Mastermind: Code

Rather than jumping head first into coding our Mastermind game in Atmel (see “Smoketown USA – The Big Picture” blog post for overview of the game), we thought it would be a better idea for us to get a version of the game working with just code written in C – using the Dev-C++ Bloodshed Software – and then move forward from there. We started by having the program generate four random numbers between 1 and 6. This would be stored in an array and act as the master code. Then the program would prompt the user to enter four numbers ranging from 1 to 6, and store that in a second array. We could then compare each individual element of the input array with all elements of the master array and then tell the user the necessary information about their guess.

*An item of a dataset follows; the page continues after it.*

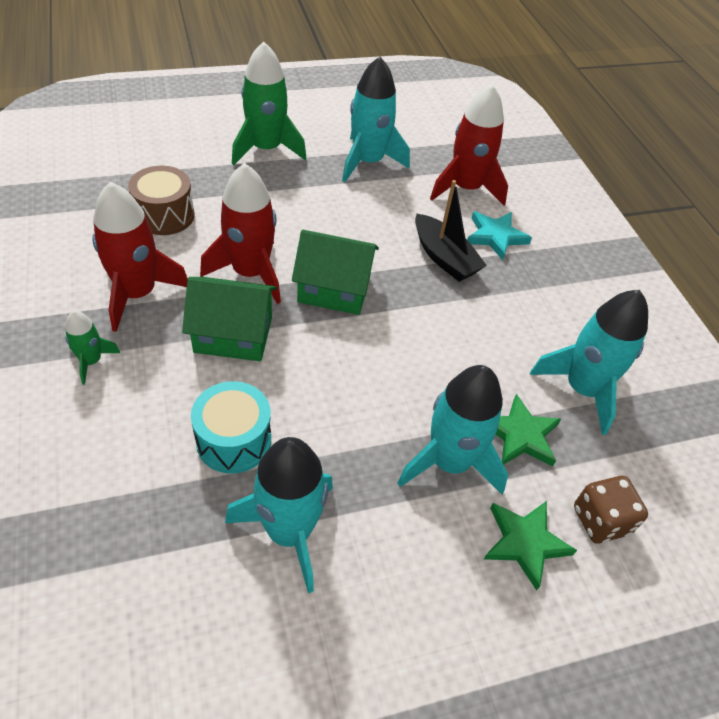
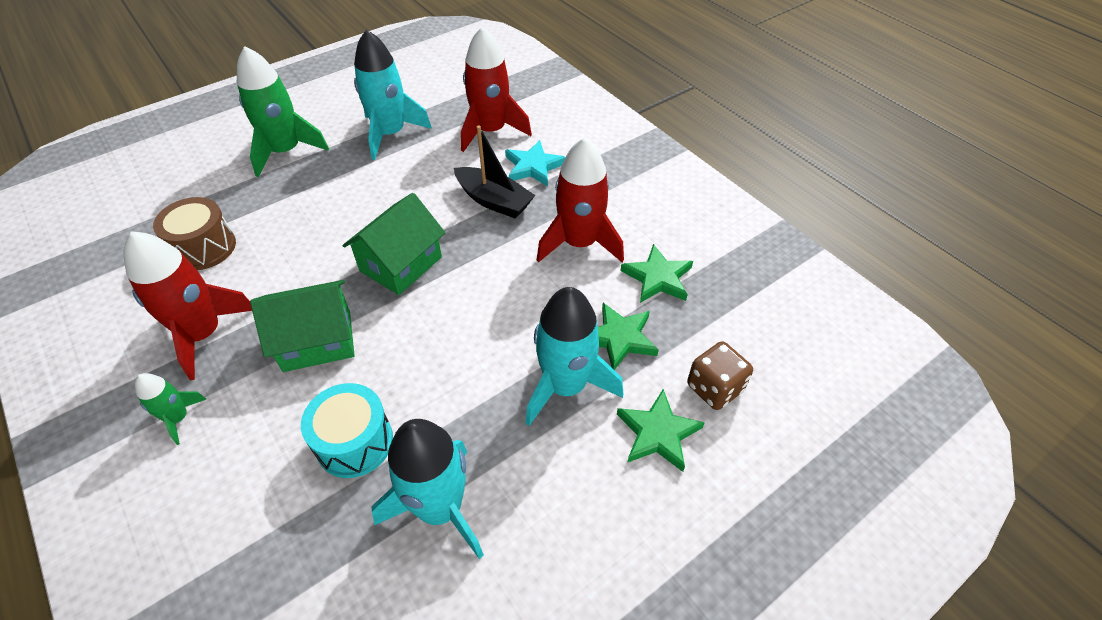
camera: 15 degrees left, 0 degrees up
red rocket [200,163,281,304] -> red rocket moved to [537,137,624,263]
green house [292,230,379,315] -> green house turned 45 degrees counterclockwise [343,193,445,295]
turquoise rocket [530,290,648,435] -> green star [621,244,693,303]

Once we had a solid program that worked just from running it in the terminal, we then moved on to begin integrating it into Atmel with our other components. The first component we decided to tackle was setting up the information for the output pins to drive the LEDs. To do this, we used the IOPORT_CREATE_PIN( ) function in order to define a name for each output pin, as shown below:

Once each output pin was assigned an LED and a color, we could then move on to writing the logic that would turn on each output. To do this, we basically stored a truth table inside a 2D 15×15 array. Each row of the truth table is made up of five groups of three numbers, as shown in the image below. The first number of a group indicates red, the second number of a group indicates green, and the third indicates blue. The first group of three numbers in each row indicate how many of each color LED there: for example, in the first row it shows 4 red LEDs. The next four groups of three indicate the color that each of the four LEDs need to be. So in the first row, all four groups of three have a one in the first position to indicate that all four of the LEDs should be red.

The truth table was mainly used for comparing with the information gathered from the user’s input. Once we calculated the number of digits that were exact (correct digit and correct location) and the number of digits that were close (correct digit and incorrect location) we could then search through the truth table using a few for-loops and if-statements in order to set each of the output pins for the correct LED and color.